Tuesday, January 6, 2015

Death Penalty Becomes More Rare and More Problematic



As executions in the United States hit a 20-year low, one might assume that this trend reflects a more judicious and careful application of the death penalty--that judges and prosecutors are truly reserving the punishment for the worst of the worst. But comprehensive death penalty assessments by the American Bar Association, along with many other organizations, tell a different story.

While a majority of states have abandoned the death penalty altogether, either in law or in practice, the handful of states that continue to execute prisoners do so despite a number of troubling issues relating to its implementation. Many defendants and prisoners receive poor quality legal assistance. Many are factually innocent: indeed, in just the past month, three men previously sentenced to death in Ohio were exonerated of their crimes. Poor training and shortages of drugs traditionally used in lethal injection have led to a series of botched executions that cause horrific suffering to the executed persons.
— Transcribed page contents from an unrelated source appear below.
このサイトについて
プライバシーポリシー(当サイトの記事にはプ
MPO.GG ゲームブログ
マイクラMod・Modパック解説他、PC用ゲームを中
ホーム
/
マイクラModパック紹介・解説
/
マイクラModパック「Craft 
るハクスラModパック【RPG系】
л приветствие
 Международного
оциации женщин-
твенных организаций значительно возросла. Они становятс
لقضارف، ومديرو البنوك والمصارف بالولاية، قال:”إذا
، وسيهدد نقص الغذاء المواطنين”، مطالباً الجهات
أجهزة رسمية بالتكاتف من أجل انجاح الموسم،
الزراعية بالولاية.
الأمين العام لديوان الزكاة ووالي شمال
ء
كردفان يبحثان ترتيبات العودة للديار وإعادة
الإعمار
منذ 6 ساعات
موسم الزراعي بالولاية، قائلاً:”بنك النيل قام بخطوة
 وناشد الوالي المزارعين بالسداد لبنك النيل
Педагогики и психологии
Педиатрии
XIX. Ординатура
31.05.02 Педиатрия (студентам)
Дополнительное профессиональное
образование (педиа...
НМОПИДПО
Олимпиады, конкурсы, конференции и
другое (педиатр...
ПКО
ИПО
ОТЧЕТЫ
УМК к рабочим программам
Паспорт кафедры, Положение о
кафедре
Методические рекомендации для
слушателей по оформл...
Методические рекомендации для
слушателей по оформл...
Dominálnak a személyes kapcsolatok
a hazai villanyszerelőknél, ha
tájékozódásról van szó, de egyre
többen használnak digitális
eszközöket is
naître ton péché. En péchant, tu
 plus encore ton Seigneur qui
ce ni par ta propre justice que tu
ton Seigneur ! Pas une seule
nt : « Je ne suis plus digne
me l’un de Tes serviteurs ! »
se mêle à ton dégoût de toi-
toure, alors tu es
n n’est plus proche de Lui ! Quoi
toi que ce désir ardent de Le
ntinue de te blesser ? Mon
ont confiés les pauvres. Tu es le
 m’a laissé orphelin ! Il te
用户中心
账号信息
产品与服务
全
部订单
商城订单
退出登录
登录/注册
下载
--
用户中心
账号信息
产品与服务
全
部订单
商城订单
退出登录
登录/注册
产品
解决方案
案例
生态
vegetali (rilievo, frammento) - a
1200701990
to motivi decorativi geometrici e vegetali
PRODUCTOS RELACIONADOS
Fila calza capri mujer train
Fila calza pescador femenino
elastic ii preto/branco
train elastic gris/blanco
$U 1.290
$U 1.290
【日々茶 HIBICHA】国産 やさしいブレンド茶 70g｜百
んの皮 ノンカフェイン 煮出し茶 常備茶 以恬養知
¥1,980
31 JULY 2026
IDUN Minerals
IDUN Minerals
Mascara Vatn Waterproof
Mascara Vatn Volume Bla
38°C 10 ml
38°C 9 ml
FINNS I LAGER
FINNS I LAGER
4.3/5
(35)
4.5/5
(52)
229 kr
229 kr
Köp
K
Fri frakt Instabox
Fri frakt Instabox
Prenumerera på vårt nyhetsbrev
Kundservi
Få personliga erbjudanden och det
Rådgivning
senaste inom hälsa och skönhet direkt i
And according to a 2014 study, the vast majority of recently executed prisoners nationwide suffered from one or more significant cognitive and behavioral deficits, and more than half had a severe mental illness such as schizophrenia, post-traumatic stress disorder, or psychosis.

The Supreme Court has held that each of these issues--ineffective legal assistance, factual innocence, flawed execution procedures, and mental illness and impairment--raises the possibility that the execution could be found unconstitutional. A closer examination of the seven states that carried out executions in 2014 only amplifies these concerns.

Recently, Georgia executed Robert Wayne Holsey, an intellectually impaired man with an IQ of 70. During Holsey's trial, his lawyer drank a quart of vodka every night. The lawyer failed to present evidence of Holsey's intellectual disability or to hire a mitigation specialist who could have shed light on Holsey's background, despite receiving money from the court to do so. The lawyer was disbarred and imprisoned for theft of client funds in an unrelated case shortly after Holsey was sentenced to death.

Just weeks earlier, Missouri executed Leon Taylor, an African-American man sentenced to death by an all-white jury. The racial dynamics are particularly troubling given that the prosecutor removed all six prospective African-American jurors from the jury pool. Taylor was raised in deplorable conditions. His mother was an alcoholic who choked and beat Taylor. He was sexually assaulted when he was only five, and he witnessed terrible violence, including his mother's murder of her husband.